Erfrischend an diesem seltsamen Abend waren allein die Musiker: Der Lyriker Raphael Urweider improvisierte am Flügel, und der junge Slam-Poet Kilian Ziegler brachte in seiner Elegie über die Not des eigenen Gewerbes die Worte zum Tanzen – und das Publikum einschliesslich Peter Bichsels ins Schwärmen. Überhaupt die Musik: Was wären die diesjährigen Literaturtage grau gewesen ohne die Virtuosen der Klänge, seien sie im Mundraum oder im Hallraum der Instrumente entstanden. Die Jazzcombo Kobal verband hitzige Riffs mit den Wallungen der Liebeslyrik von Nicolai Kobus; die Frauengruppe Tittanic wiederum inszenierte ein hinreissendes Wechselspiel zwischen Wortwitz und Musik, das treffsicher und pointenschlau unter jede Gürtellinie zielte.

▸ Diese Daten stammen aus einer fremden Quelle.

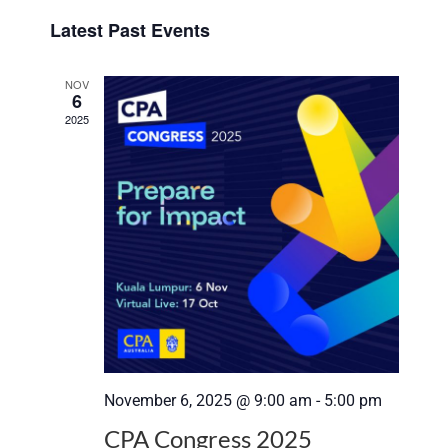
Select
View
Search
Latest Past Events
date.
Navi
and
NOV
6
Views
2025
Navigat
November 6, 2025 @ 9:00 am
-
5:00 pm
CPA Congress 2025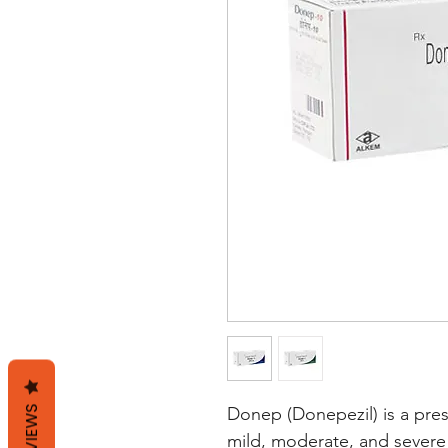
REVIEWS
Donep (Donepezil) is a pres
mild, moderate, and severe 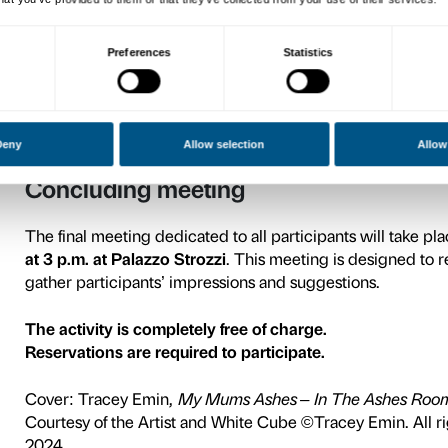
The presentation meeting, d
18 at 3 p.m. at Palazzo Stro
together about the activiti
participants.
To book the presentation mee
Activities
Cycle A
Tuesday, March 25, 3 p.m.
Tuesday, April 8, 3 p.m.
Tuesday, April 22, 3 p.m.
Cycle B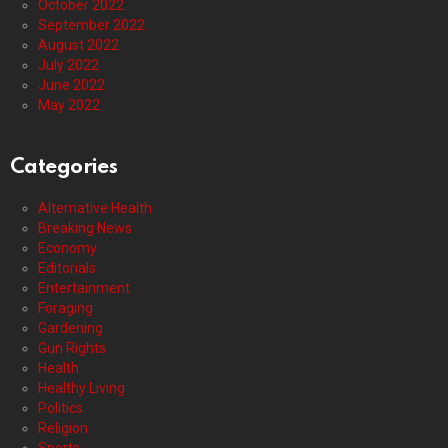
October 2022
September 2022
August 2022
July 2022
June 2022
May 2022
Categories
Alternative Health
Breaking News
Economy
Editorials
Entertainment
Foraging
Gardening
Gun Rights
Health
Healthy Living
Politics
Religion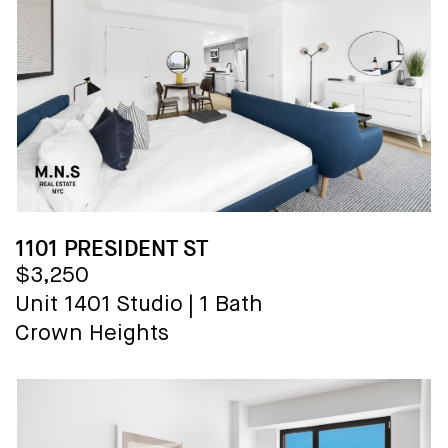
1101 PRESIDENT ST
$3,250
Unit 1401
Studio
|
1 Bath
Crown Heights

Mitunter haben die Poeten unter den Schriftstellern in diesem Jahr die stärksten Akzente gesetzt – nüchterner zwar als Jaccottets Gesänge, aber mit nicht weniger Emphase. In einem schönen lyrischen Zwiegespräch warfen sich Donata Berra und Aurelio Buletti die Wortbälle zu: die in Bern lebende Mailänderin in zauberhaften Vokal- und Konsonantenkaskaden, der Luganeser Dichter mit spielerisch in Wortbilder verwandelten Reminiszenzen aus dem Alltagsleben. / Roman Bucheli, NZZ 18.5.